おとぎの国の登場人物たちはみんなA編のザコキャラたちが生き生きと役割を与えられながら動いてて、カミュパイセンも出るんですがたぶんあのパイセンも……
主人公が旅をする、というのは男性作家がよくやるし女性作家があんまりやらないやつかもしれんな〜〜と思いました。女性作家は人間関係で展開と成長を描くのでじつは場所移動ってあんまりないけど、男性作家は人間で変化はしないので主人公に変化を与えるためにどんどん場所を変えていくというか。SF小説読んでても人間のエピソードを描くか状況を描くかで性別がわりとすぐわかったりする。
で、私は普段は女性が描くファンタジーとSFをよくよむので、旅する主人公、意外と新鮮かもしれない……と考えたりしてました。
ラストでは本作著者お気に入りのオリキャラがまたいいところを持って行くんですけど、もしかするとメディアミックスでオリキャラがいるのってありがたいことかもしれないなとも感じました。
わくぷよダンジョンのコミカライズもそうなんですが、原作にいないキャラが存在することで「これは明確に別バースの話」という区分けができるから。「この世界のアルル」みたいな考えかたができるから。それはそれとしておいしい設定だけはいただいて正史もそうだったという扱いにするんですけど……
そうそう、おいしい設定。
以下、美味しい設定と思ったやついくつか。
・おとぎの国にはいれる絵本
おとぎの国で得た心の成長はそのままにそこで過ごした記憶はないというこのアイテム、洗脳に使えそう〜〜〜〜というよくない用途が真っ先に思い浮かんでしまったのは置いておきます。
・心の指針になりがちな「おとうさん」
1ページ目のカラー挿絵に「おとうさん」の姿描かれてて「いいんだ!?」ってなりました。あと確かお父さんが行方不明になった経緯は原作では触れてる資料なかった気がする(もちろん全部はさらってないけど)……ので本作が共通幻覚になってる……?
・シェアルの人がシェアルを無理やり見出したところ(本作にはシェゾ・ウィグィィは出演しておりません)
この「おとうさん」のお仕事、多岐に渡るんですが、これシェゾも(二次創作で)わりとだいたいやってることだ……というシェアルの人の妄言も添えておきます。フリーランスの魔導師の仕事内容となるとおそらく誰が考えてもそういうかんじになるのではというあれは置いておいて、でも、なんか、似てるといっていいかな!! と思ったりしました。 だいぶファザコンかつ幼少期に離別してるので「おとうさん」が理想の男になってるアルル、あると思います。そしてうっすら似ているところがないといえないこともない闇の魔導師……
・装甲魔導アーマー
魔導師のシンボル的な扱いである、としれっと紹介される「装甲魔導アーマー」。いいですね。「魔導物語」では魔導師はでっかい杖をもってるわけではなさそうなので(S編のデモのでけー杖もってる14歳はすごくすごくよかったけども)、この「装甲魔道アーマー」が魔導師っぽさ、みたいな世界だとちょっとぐっとくるなと思いました。ローブや杖ではなく装甲魔導アーマー。

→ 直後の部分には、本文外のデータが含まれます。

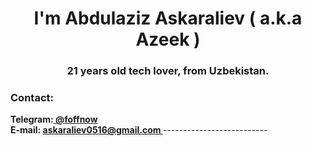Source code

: <head>
<meta name="description" content="abdulaziz askaraliev Abdulaziz Asqaraliyev GitHub" />
<meta name="description" content="abdulaziz" /> 
<meta name="description" content="Askaraliev" /> 
<meta name="description" content="azeek" /> 
<meta name="description" content="azeek21" />
<meta name="description" content="malton" />
<meta name="description" content="Meabuck Alton" />
<meta name="description" content="azeek github" />
<meta name="description" content="abdulaziz github" /> 
<meta name="description" content="Askaraliev github" /> 
<meta name="description" content="azeek github" /> 
<meta name="description" content="azeek21 github" />
<meta name="description" content="malton github" />
<meta name="description" content="abdulaziz askaraliev github" /> 
</head>
<h1 align="center">I'm Abdulaziz Askaraliev ( a.k.a Azeek )</h1>
<h3 align="center">21 years old tech lover, from Uzbekistan.</h3>
<h3 align="left">Contact: </h3>
<b>
Telegram:<a href="https://t.me/foffnow" target="_blank"> @foffnow </a>
<br/>
E-mail: <a href="mailto:askaraliev0516@gmail.com"> askaraliev0516@gmail.com </a>
</b>
--------------------------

本作著者はTRPG作成をメインとするところに所属してるので、こういった細かいプロップの設定をさらっとつめてくるところにぐっときます。角川魔道1巻の「召喚スクロールには使用期限がある」とか「メタドライブ」とか。
本作が思いがけず好きだったし2、3巻もぱらぱら見てみたらけっこうこれは……好きなやつなのでは……?
という気がしたのでR編もやります。
これA編のプレイ有無でけっこう感想かわる本だなーと思ったし。もちろん単品でもよくできたおもしろい本ではあるんですが、A編やったあとのほうが感想が増える。
はよ新魔導3巻まで読んで二次創作に戻りたいなという気持ちもあるものの、R編をプレイしてから新魔導2を読む、という体験は一度とりのがすと二度とできないわけなので、やっぱりやる。